The research leveraged Volkova’s natural language processing techniques to understand how the emotions and opinions people express on social media reflect their health. She and her colleagues found that neutral opinions and sadness were expressed most during periods of high influenza-like illness. During low illness periods, positive opinion, anger, and surprise were expressed more.
This aspect of her research is the sense-making of the data.
“To make sense of the data, we have to go from a completely unstructured, human-generated tweet into something that I can feed into the model,” she explained. “I cannot just send the sentence. The model won’t be able to do much with the sentence. I convert that tweet into a representation.”
Once converted into a representation, the tweet data can be fed into an AI model. This part of the process, she noted, is what makes the data useful.
“AI should help to solve a downstream task to the end user. It should be predictive, and you can develop many models to operate in this representation space. You can teach the model in many different ways to predict reactions, emotions, demographics, and misinformation.”
Unknown unknowns
Volkova and her colleagues used three years of data to train the models for their 2017 influenza paper. When COVID-19 hit in March 2020, the modeling community was unprepared, she said. The Centers for Disease Control and Prevention, for example, used about a dozen epidemiological models from academia and industry to forecast the path of the virus. The models failed to form a consensus and most made predictions that were no better than asking a random person on the street to make a guess, Volkova said.
Nearly all these models incorporated data, such as case counts, testing results, and the availability of hospital beds and ventilators. They also accounted for the predicted impact of public health policies, such as stay-at-home orders and mandates to wear facial coverings in public spaces. What the models missed, Volkova said, is real-world, real-time human behavior data.
“If you don’t know whether people are actually wearing masks—if you don’t know whether people are complying and staying home—your models are so wrong,” she said.
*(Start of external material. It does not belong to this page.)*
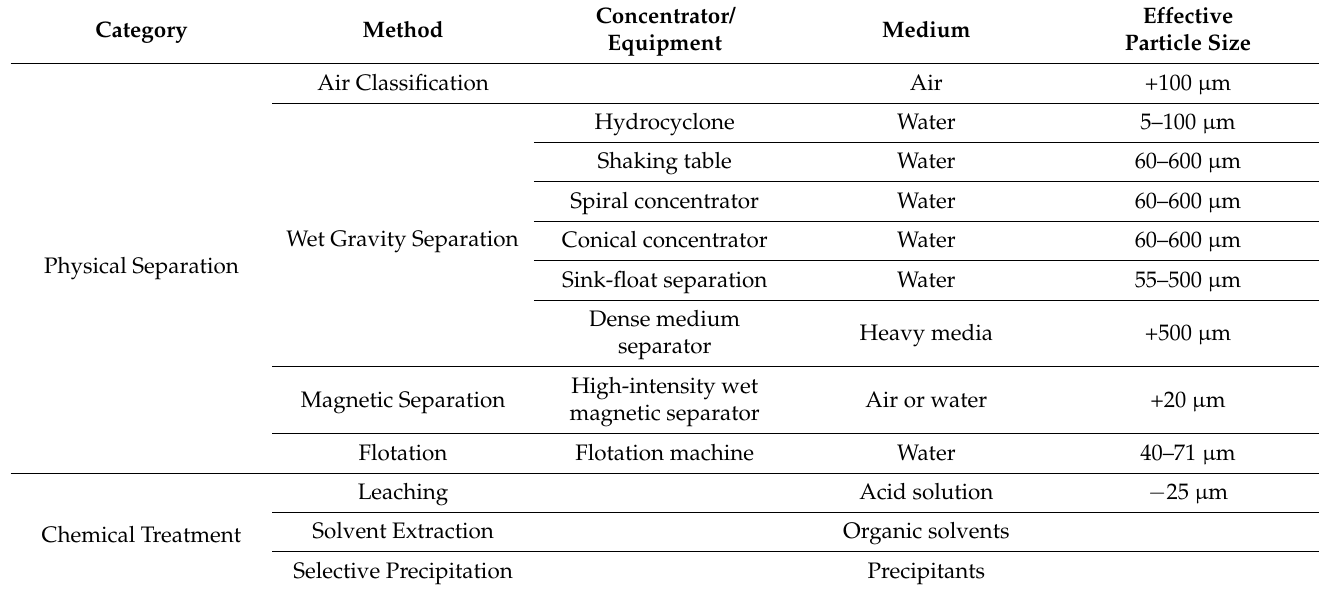
Table 1. Main methods employed for recovering REYs from coal ashes, indicating the type of concentrator and medium, as well as the effective range of particle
To help fill this gap, Volkova and her PNNL colleagues developed an online tool called WatchOwl, a decision intelligence capability that uses deep learning and natural language processing techniques to understand how people in the United States respond on Twitter to non-pharmaceutical interventions, such as mask wearing, social distancing, and compliance with stay-at-home orders.
The tool, which is available online, has interactive visual analytics that allow users to slice and dice the data to understand, for example, female mask compliance in Florida.
At the National Academy of Sciences workshop, Volkova’s session on real-time, open-source data featured AI-driven tools, such as WatchOwl, and included a discussion about how the data insights could inform public policy and decision-making when the next pandemic hits.
“I like to talk about it from the perspective of unknown unknowns,” Volkova said of the efforts to incorporate nontraditional data into models. “We don’t know what we don’t know and when you are trying to model a phenomenon, knowing everything is required, but it’s impossible. There are always unknown unknowns. By going and looking into nontraditional data sources that are real time, you can have fewer unknown unknowns.”